Using a map, we will look at a breakdown of Clean Alternative Fuel Vehicle (CAFV) Eligibility by location. Using latitude and longitude data from the data set, we will plot these points in such a way that they can be filtered by CAFV eligibility. For the purposes of this visualization, the state of Washington (WA) is being removed, as it has an excessively large number of data points compared to other states in the data set, which slows down the visual and detracts from the rest of the data.
# create lat and long columns
for ind, coord in enumerate(evs['Vehicle Location']):
if type(coord) == type('x'):
x = coord.split('(')[1].replace(')','').split()
evs.loc[ind, 'Long'] = '%.5f' % float(x[0])
evs.loc[ind, 'Lat'] = '%.5f' % float(x[1])
# state totals
state_count = evs['State'].value_counts().reset_index()
state_count = state_count[state_count.State != 'WA'] # too many points, slows down plot and negates other data
state_count['count'] = state_count['count']
CAFV = 'Clean Alternative Fuel Vehicle (CAFV) Eligibility'
has_loc = evs[evs.Lat.notna()].reset_index(drop=True)
has_loc = has_loc[has_loc.State != 'WA'].reset_index(drop=True)
us_geo = path + 'us-state-boundaries.geojson'
us_center = [39.8333, -98.5833]
ev_map = folium.Map(location=us_center, zoom_start=4, tiles='cartodbpositron')
ch_map = folium.Choropleth(geo_data=us_geo, name='choropleth', data=state_count, columns=['State','count'],
key_on='feature.properties.stusab', fill_color='PuBu', fill_opacity=0.9, line_opacity=0.4,
nan_fill_color='lightgray', highlight=True, legendname='EVs Registered In-State').add_to(ev_map)
ch_map.geojson.add_child(
folium.features.GeoJsonTooltip(fields=['stusab'], aliases=['State:'],
labels=True, style=('background-color: black; color: white;'))
)
# create groups for filtering
e_group = folium.FeatureGroup(name='Eligible')
ne_group = folium.FeatureGroup(name='Not Eligible')

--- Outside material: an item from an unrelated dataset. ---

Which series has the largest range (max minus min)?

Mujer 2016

unk_group = folium.FeatureGroup(name='Eligibility Unknown')
e_group.add_to(ev_map)
ne_group.add_to(ev_map)
unk_group.add_to(ev_map)
# add points to the map, coloring based on status
for i, status in enumerate(has_loc[CAFV]):
if status == 'Clean Alternative Fuel Vehicle Eligible':
color = 'green'
group = e_group
elif status == 'Not eligible due to low battery range':
color = 'red'
group = ne_group
elif status == 'Eligibility unknown as battery range has not been researched':
color = 'goldenrod'
group = unk_group
folium.Circle(location=[has_loc.loc[i, 'Lat'],has_loc.loc[i, 'Long']],
color=color, fill=True, fill_color=color, radius=5000,fill_opacity=0.4,
tooltip='Make: {}<br>State: {}'.format(has_loc.loc[i, 'Make'], has_loc.loc[i,'State'])).add_to(group)
folium.LayerControl(collapsed=False).add_to(ev_map)
ev_map.save(path + 'ev_dots.html')
ev_map
From this map, it is apparent that EV registrations are relatively scattered throughout the different states of the US. It does appear that many registrations are centered around marked cities on the map, with what appear to be the largest quantities in Maryland, Virginia, California, and Texas. Unknown eligibility is reinforced here as the largest of all the categories, and eligible vehicles appear to be more widely spread than non-eligible vehicles. As you travel towards the center of the US, there are seemingly less instances of registered EVs, and it appears that the larger concentrations are on the west coast and in the northeast.